Dopo aver attraversato centinaia di chilometri di steppa si giunge infine sotto una roccia tufacea arida e spopolata; sembrerebbe un’introduzione all’inferno ed invece è solo il prologo alle meraviglie della Cappadocia.
Tutta quest’ area è un concentrato di meraviglie geologiche che stuzzica la fantasia ed affascina. Forme e colori mutevoli a seconda della posizione del sole e delle condizioni del tempo, un paesaggio diagrammatico, tutto picchi e dislivelli, butterato dall’ acqua, dal vento e dall’uomo, che per secoli ha scavato il tufo per creare abitazioni, rifugi, chiese.
Chissà come deve essere apparso il paesaggio – allo stesso tempo lunare e maestosamente terreno – della Cappadocia ai primi visitatori “occidentali”.
A quel tempo i pinnacoli di tufo – i cosiddetti camini delle fate – erano abitati, le piccionaie scavate in alto nelle pareti rocciose erano piene di escrementi fertilizzanti e l’unica strada che passava da qui era una carovaniera, un ramo della Via della Seta.
Oggi al posto della carovaniera c’è una strada a quattro corsie, ma il caravanserraglio è ancora lì ad indicare la direzione.

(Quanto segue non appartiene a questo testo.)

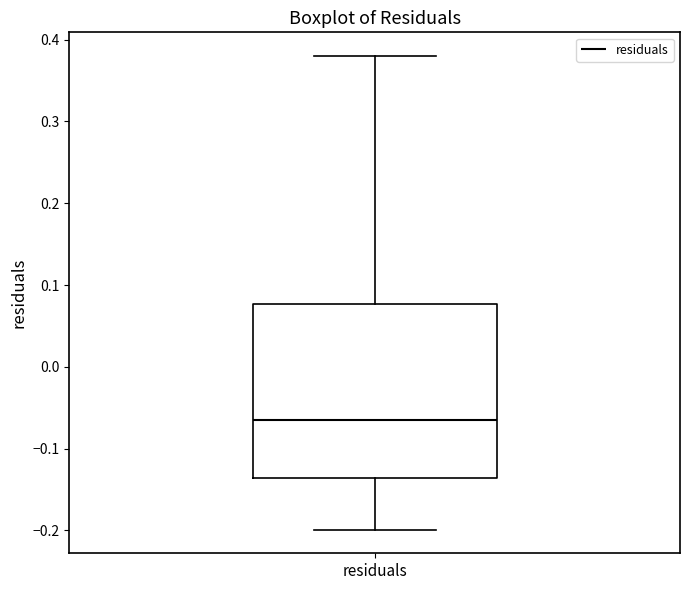

Transcribe this box plot: give where the median line is, the range the box spans, and where the two whiskers end, as read against the y-axis. The values are not printed on the chart, so give them approximately, as read against the axis.

median -0.06, box -0.14 to 0.08, whiskers -0.20 to 0.38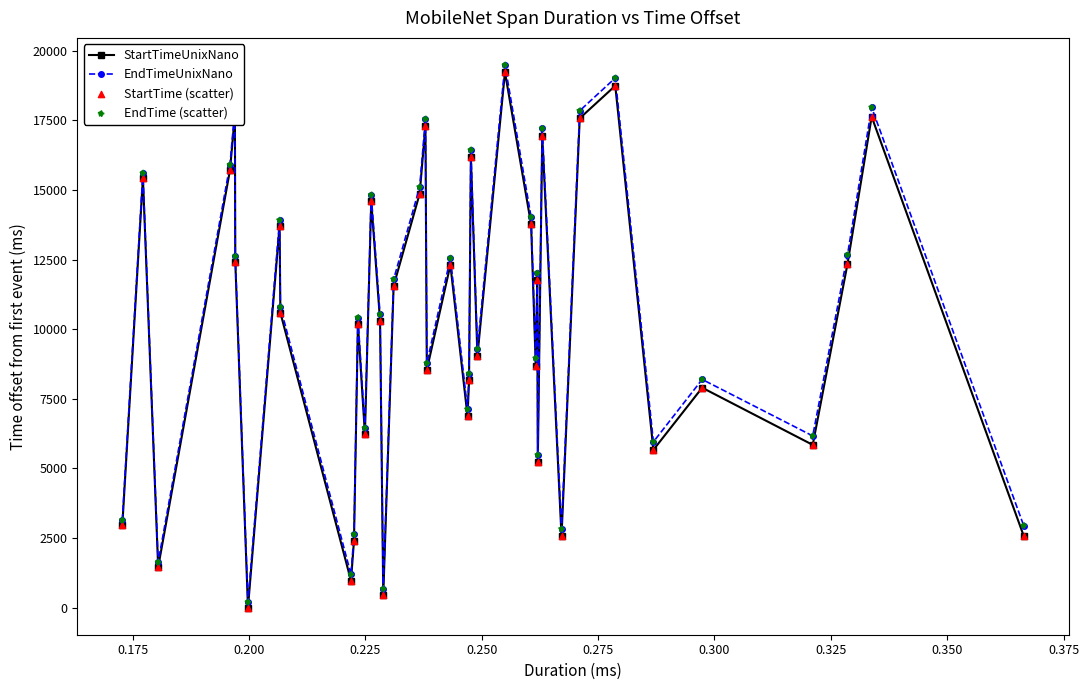

Which series has the widest spread of values?

EndTimeUnixNano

Non fornisce più assistenza ai viandanti, ma ospita esibizioni di danze di dervisci. La sua mole pietrosa e massiccia segna il panorama per chilometri, nella vasta pianura priva di ombra.

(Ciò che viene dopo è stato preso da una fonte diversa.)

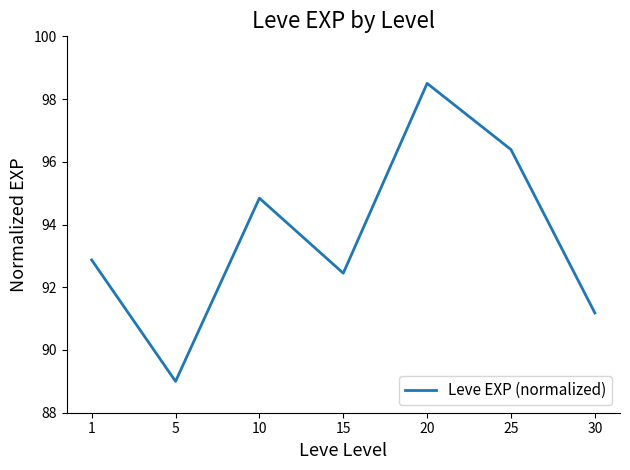

What is the difference between the values at 20 and 10?

3.7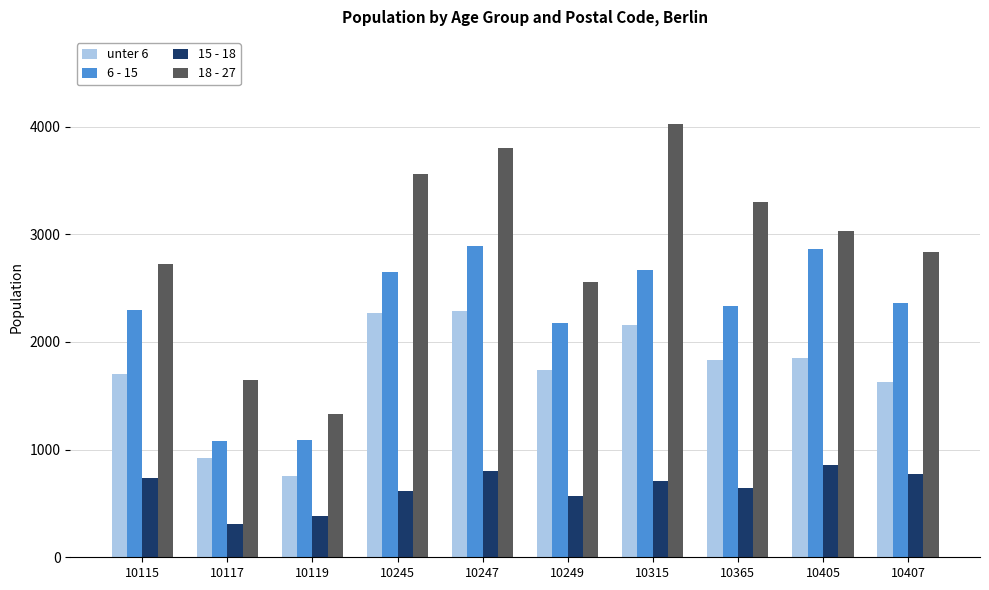

Rank the series by their maximum value, from lowest to highest.

15 - 18, unter 6, 6 - 15, 18 - 27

Anche i camini delle fate non sono più abitati; la maggior parte delle innumerevoli pensioni di Göreme spacciano per “camere nei camini” normali stanze realizzate in mattoni di tufo a fianco dei camini. Dentro, al massimo c’è la reception.
Göreme è il nodo turistico è il centro di attrazione della regione. Venite qui se cercate la compagnia di altri turisti, internet café o bar con tutte le comodità europee. Ma se l’omologazione non vi piace, spostatevi di appena quattro chilometri verso Nord per trovare la pace del villaggio agricolo di Çavuşin, poche case ed una moschea, dove i ritmi sono dettati dalle stagioni e del canto del muezzin, dove gli anziani trascorrono le giornate in piazza tra una preghiera e la successiva, e scompaiono solo nelle sere di Ramadam, quando è il momento dell’Iftar, il desinare rituale che spezza il digiuno della giornata.
A Çavuşin troverete alberghi più tranquilli all’ombra di una rocca crivellata di fori che furono depositi, abitazioni e chiese. Dall’altro lato c’è la meraviglia della Valle Rosa.
Bisogna invece avere due o quattro ruote a disposizione e spostarsi di qualche decina di chilometri per incontrare l’intimità di Mustafapaşa, paese greco che divenne turco al tempo dello scambio di popolazioni tra i due stati. Le antiche case greche, costruite in pietra, dai bei portali, stavano cadendo in rovina prima che qualcuno pensasse a convertirle in boutique hotels, restituendo fascino al paese, ma ciononostante i turisti restano pochi e la pace tanta.
Siamo sì in Cappadocia, ma un po’ distanti dalle valli dove si affollano i camini delle fate ed i visitatori. Mustafapaşa resta appartato, lontano dai circuiti turistici di massa; lungo le strade ombreggiate da antichi alberi le donne cuociono i pomodori per preparare la salsa, proprio come nei villaggi del Sud Italia qualche decennio fa.
Sta poi a voi, ancora una volta, decidere se volete abbandonarvi alle delizie francesizzanti di Uhcisar, dove sopravvive il ricordo del Club Med che decenni fa inaugurò la stagione turistica di questa regione. Le insegne dei negozi ed i menu dei ristoranti in francese possono infastidire, ma il paese è molto suggestivo, raccolto attorno ad un’altura sormontata da un bastione tufaceo.
Data la sua posizione, Uhcisar è visibile da qualsiasi punto della valle, ma offre anche una splendida panoramica sulla terra dei camini: canyon stretti e profondi che ospitano e nascondono questi pinnacoli di tutte le forme e dimensioni; costoni di roccia rosa e rossa che si illuminano al tramonto quando i raggi del sole calante ne esaltano le tonalità.